Before the Great Recession, “short-selling” wasn’t a cocktail party phrase.
Short-selling might not sound sexy to you, but Ewan McGregor would disagree. From trying to beat the system to bringing down the most important bank in England, short-selling is kind of a big deal.
Really, though, what is it?
Short-Selling Is Betting That a Stock’s Value Will Decrease.

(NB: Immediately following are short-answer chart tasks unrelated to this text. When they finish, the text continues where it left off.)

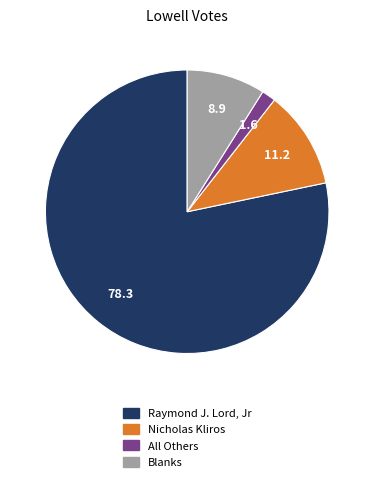

Between Nicholas Kliros and All Others, which is larger?

Nicholas Kliros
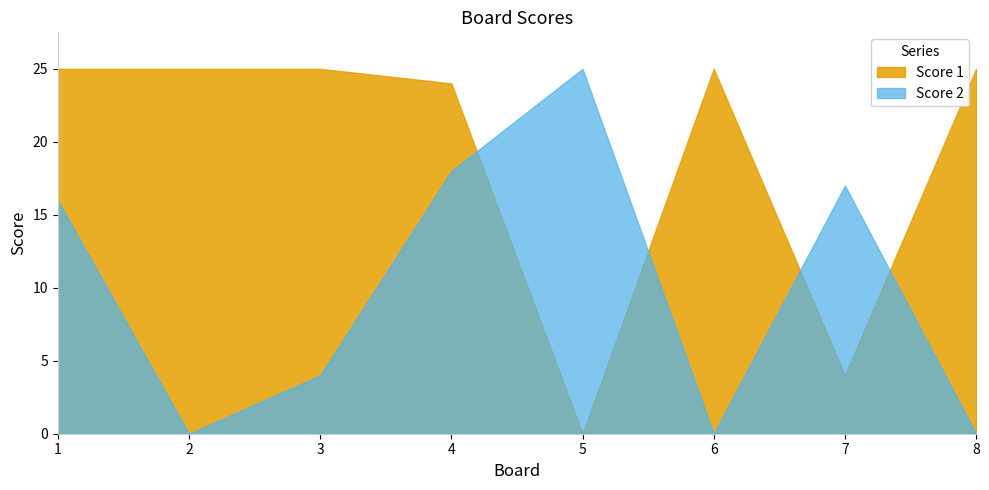

Is the value of Score 1 at 6 greater than the value of Score 2 at 5?

No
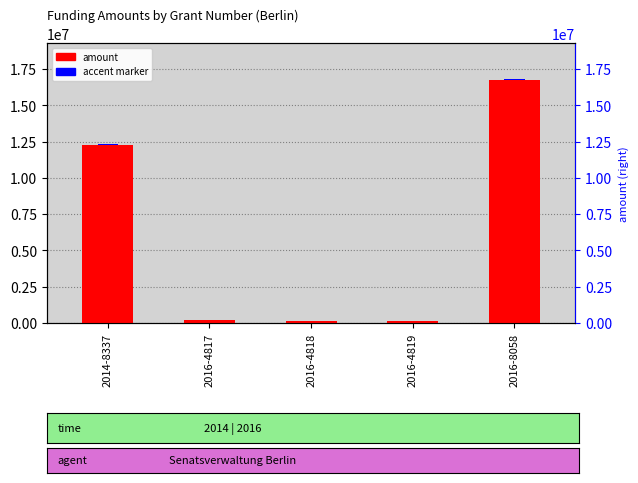

What is the change in value from 2014-8337 to 2016-8058?

+4500000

Here’s some lingo for you: When an investor “goes long” on a stock, she’s betting that her investment will gain value in the future. When she “shorts” a stock, she’s doing the exact opposite—hoping, in fact, that that investment will plummet in value.
Shorting Means Borrowing.
This is less confusing than it might sound. An investor will borrow shares of a stock and then sell those shares that he doesn’t really own. He’ll keep the profit, but eventually he’ll have to buy those shares back in order to return them. So, you might borrow a share from a broker and sell it for, say, $100. Months later, after the share price has dropped, you might buy back that share for $10 in order to return it to your lender. You’d have made a $90 profit. See the logic?
For the same reason, however, short-selling comes with infinite risk (after all, that stock could go up infinitely instead of decreasing as you predicted).
How Short-Selling Took Down the Bank Of England.
In 1992, hedge fund manager George Soros risked $10 billion on the theory that the British pound would drop in value. He was right, which brought him $2 billion in profit—$1 billion in just one night. This incident was later referred to as “breaking the Bank of England.”
Why Does Everyone Think It’s Evil?
Short-selling has been blamed for everything from the stock market crash of 1929 to the collapse of the seventeenth century Dutch tulip market. In 2008, the U.S. government placed restrictions on short-selling, which was seen as a factor responsible for the market volatility. The restrictions were designed to prevent short-selling from sending failing stocks into a total nosedive. Some people view short-selling as akin to rooting against the home team, since investors profit from a market collapse.
So, What About It?
Some of the biggest flack goes to the politicians who have criticized the practice of short-selling as exploitive, even while doing it themselves.
We don’t envy their positions, whether long or short.